> _WHAT THE TASK ASKS_
Every record below is to be retyped exactly, with the pictures left out.

[Camera metadata records]
───

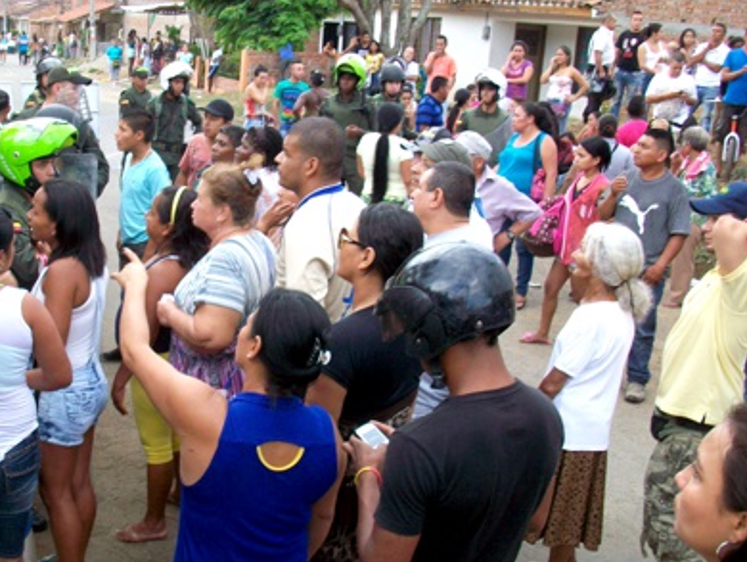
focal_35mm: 41
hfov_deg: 45.3
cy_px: 266
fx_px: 885
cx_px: 278
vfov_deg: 35.2
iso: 64
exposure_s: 1/100
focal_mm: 5.7
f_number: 2.8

───

> _WRITTEN ANSWER_
focal_35mm: 41
hfov_deg: 45.3
cy_px: 266
fx_px: 885
cx_px: 278
vfov_deg: 35.2
iso: 64
exposure_s: 1/100
focal_mm: 5.7
f_number: 2.8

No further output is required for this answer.